Si les femmes des temps préhistoriques ont fait la guerre comme et avec les hommes, ont chassé pour subvenir à leurs besoins alimentaires ou pour se défendre des bêtes sauvages, il y a eu incontestablement un moment où elles ont déposé les armes, ou en ont été spoliées. Il y a eu un moment où est intervenu le tabou des outils et des armes dont l'utilisation est devenue le privilège exclusif des hommes, permettant les gains de productivité et la capacité à se défendre ou... à attaquer. En conclusion, j'ai envie de citer Ti Grace Atkinson, féministe radicale, dans Odyssée d'une amazone, sachant qu'elle y parle de l'amour pathos, du sentiment amoureux qui nous a souvent dans l'histoire été imposé par la force, le rapt ou le viol, laissant de lourdes traces dans la psyché, pas de l'amour, généralement parental, ce comportement mis au point par l'évolution qui permet aux mammifères d'élever leurs petits : 

" Avez-vous jamais réfléchi au rapport entre l'amour et la violence ? La violence est la transgression commise sur la personne d'autrui ou son individualité.
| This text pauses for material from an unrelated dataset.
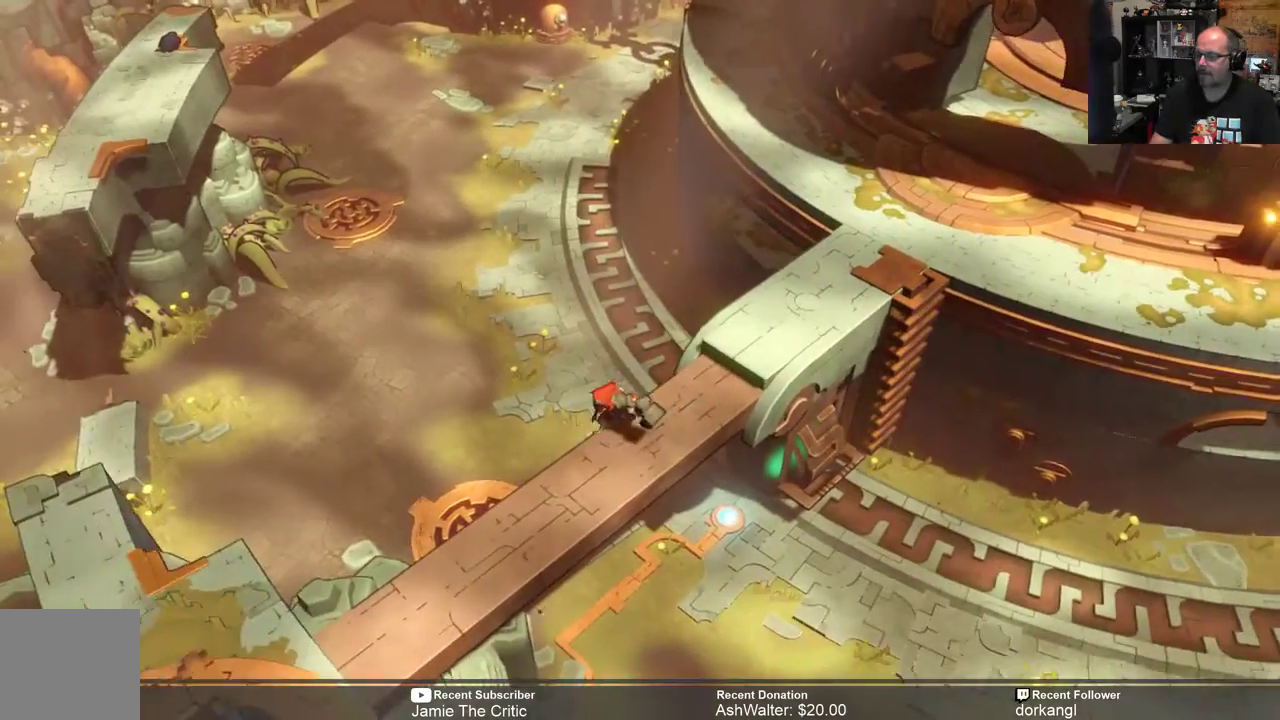
{"buttons": ["R2"], "left_stick": "down-left", "right_stick": "center", "events": []}
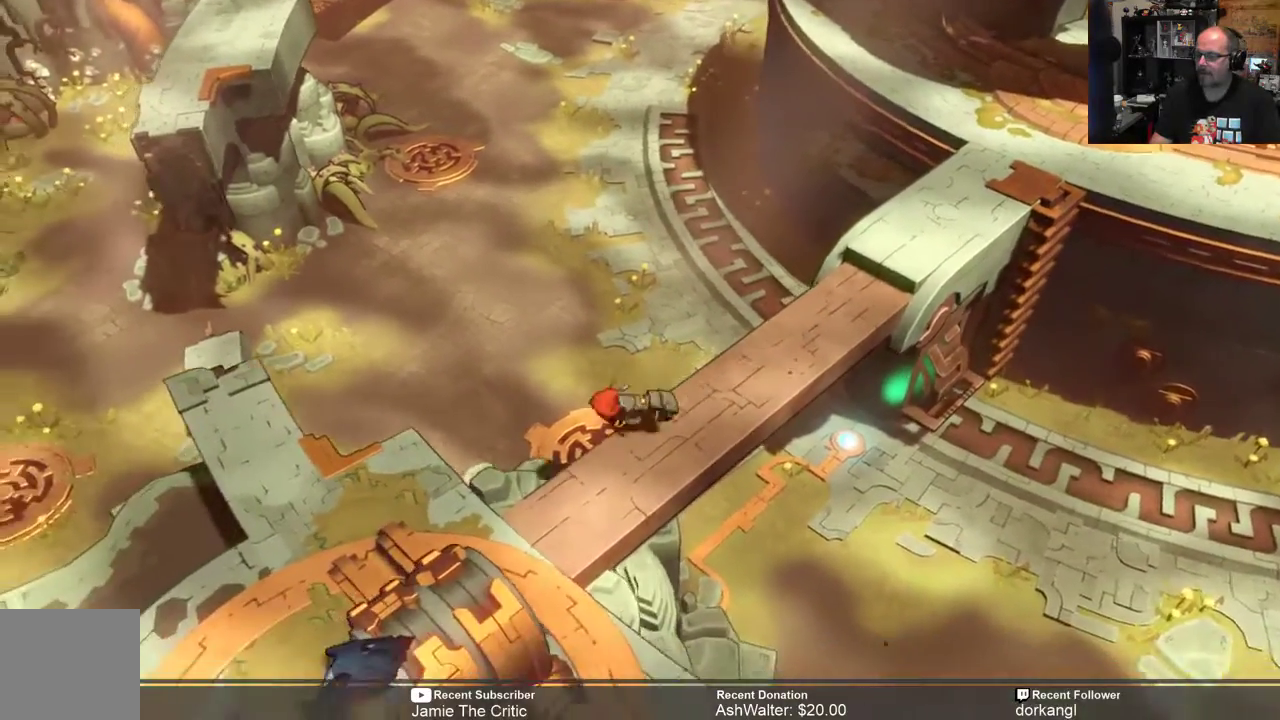
{"buttons": ["R2"], "left_stick": "down-left", "right_stick": "center", "events": []}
L'amour n'est -il pas une transgression de l'individualité ? Céder ce qui, autrement nous serait pris par force ? L'amour est-il la réponse de l'esclave à l'esclavage ? Vous êtes-vous jamais demandé pourquoi il n'était plus nécessaire d'enchaîner la deuxième génération d'esclaves ? Si nous étions libres aurions-nous besoin d'amour ? " 

Les arguments de ce billet sur les outils et les armes m'ont été inspirés par L'anatomie politique tomes 1 et 2 de Nicole-Claude Mathieu, et par deux ouvrages de Paola Tabet, La construction sociale de l'inégalité des sexes, La grande arnaque : sexualité des femmes et échange économico-sexuel. Toutes deux sont anthropologues ayant observé et étudié les tribus premières et notamment les femmes. Ces quatre ouvrages sont des classiques, des valeurs sûres, à mettre dans toute bibliothèque féministe.